L’Italia invece «non ha avuto il coraggio di riattraversare il Ventennio».

«Certo si leggevano e si leggono le opere di Primo Levi, il diario di Anna Frank, si parlava e si parla della Shoah e degli orrori del nazismo ma ancora c’è gente che sostiene che Mussolini ha fatto anche cose buone. E non parlo di decenni fa. Sto parlando di Antonio Tajani che, presidente del Parlamento Europeo, lo sostenne in un’intervista. Sto parlando di un famoso giornalista – no, il nome non lo faccio – che pubblica prima di ogni Natale un libro che diventa il best seller da regalare. L’ultimo riguardava il fascismo.
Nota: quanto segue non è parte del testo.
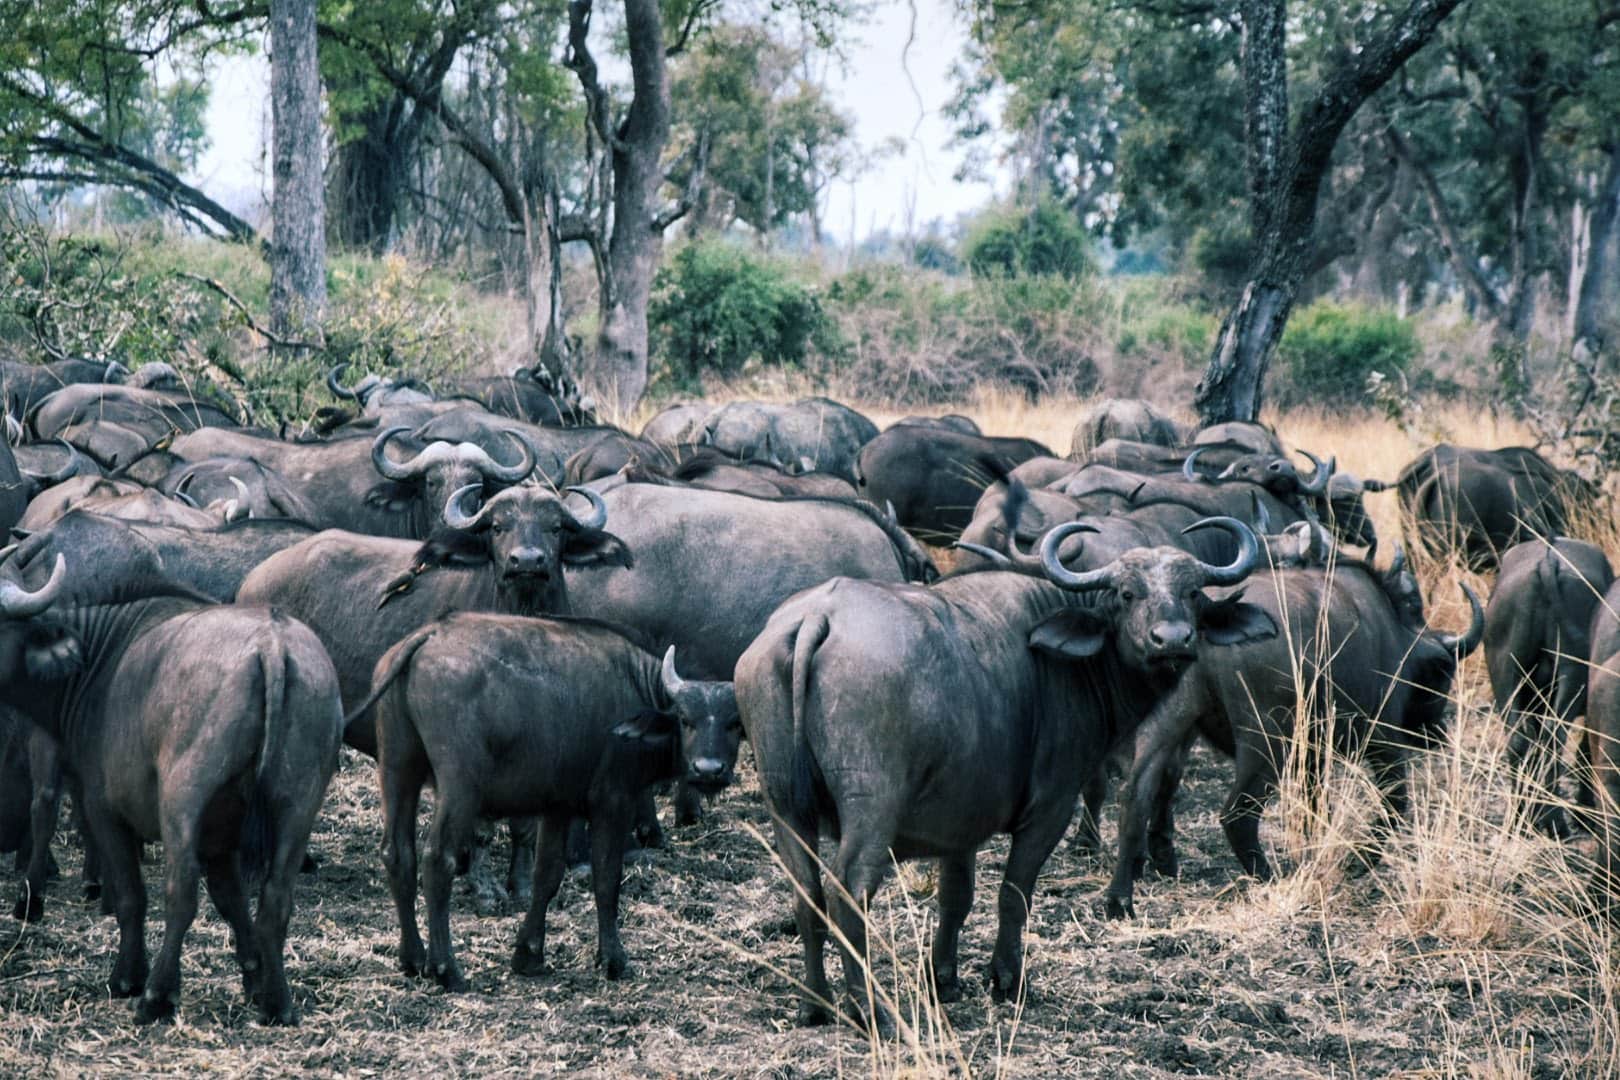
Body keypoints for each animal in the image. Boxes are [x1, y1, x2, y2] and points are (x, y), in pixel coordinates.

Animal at [0, 563, 345, 1029]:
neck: (99, 662)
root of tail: (273, 645)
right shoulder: (222, 839)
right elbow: (232, 901)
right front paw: (253, 979)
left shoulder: (104, 809)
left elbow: (131, 895)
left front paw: (127, 978)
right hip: (298, 804)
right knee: (276, 898)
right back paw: (277, 1002)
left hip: (182, 801)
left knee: (180, 893)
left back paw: (157, 996)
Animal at [735, 518, 1276, 1029]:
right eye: (1127, 594)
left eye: (1194, 593)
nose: (1173, 640)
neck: (1064, 660)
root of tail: (817, 616)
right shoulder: (1049, 810)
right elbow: (1014, 895)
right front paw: (1007, 980)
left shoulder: (959, 823)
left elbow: (956, 898)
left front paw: (943, 980)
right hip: (872, 808)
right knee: (848, 891)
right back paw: (873, 1011)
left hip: (786, 807)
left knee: (807, 895)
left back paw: (815, 1004)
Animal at [1114, 557, 1483, 919]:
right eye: (1443, 674)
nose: (1436, 734)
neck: (1390, 634)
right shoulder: (1381, 740)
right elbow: (1395, 803)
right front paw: (1357, 860)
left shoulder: (1313, 756)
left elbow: (1316, 808)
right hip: (1266, 744)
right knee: (1237, 813)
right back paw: (1269, 877)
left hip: (1164, 729)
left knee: (1135, 800)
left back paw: (1119, 899)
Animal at [1483, 537, 1613, 835]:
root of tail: (1546, 562)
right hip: (1570, 681)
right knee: (1554, 742)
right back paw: (1557, 824)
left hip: (1507, 676)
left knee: (1520, 741)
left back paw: (1522, 817)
Lui – intervistato sulle leggi razziali – disse: “Non so come mai si giunse a quelle leggi, fu un errore degli ultimi anni”».

Ma le leggi razziali, ricorda Marzano, «furono la diretta conseguenza di un’ideologia che si fondava sulla volontà di dominio, l’esaltazione della violenza, l’autoritarismo e la supremazia razziale». Come ha ribadito il presidente Mattarella nel 2018 commemorando il Giorno della Memoria.

«Mattarella ha sottolineato come le distanze dall’antisemitismo nazista, di fatto, non vennero mai prese. Il nostro Presidente ha evocato lo sterminio dii milioni di ebrei, omosessuali, sinti e rom e ha riconosciuto che il razzismo e la guerra non furono semplici errori o deviazioni rispetto al modo di pensare del fascismo, ma la diretta e inevitabile conseguenza di ciò che era stato il regime: “Gli ebrei in Italia erano condannati alla segregazione, all’isolamento, all’oblio civile. In molti casi, tutto questo rappresentò la premessa dell’eliminazione fisica”».

Resta la domanda: quante sono le famiglie italiane che hanno davvero fatto i conti con il fascismo?

La risposta alla piazza di Modena (ribadita anche in un intervento sul quotidiano La Stampa) è precisa.

«Quando un trauma non viene rielaborato, si resta impantanati nel passato. Difficile spiegare altrimenti i tanti rigurgiti fascisti che, ancora oggi, caratterizzano il nostro Paese. Difficile, soprattutto, capire davvero le radici della xenofobia, dell’omofobia e del sessismo che impediscono all’Italia di essere un Paese inclusivo, egalitario e solidale. Se non si decide di fare i conti con la propria storia, la si tramanda di generazione in generazione. Quando ci si illude di averlo rimosso, il passato riaffiora, spingendoci talvolta a ripetere gli stessi errori. Sebbene quei conti con la memoria, prima o poi, ci sarà qualcuno che dovrà farli».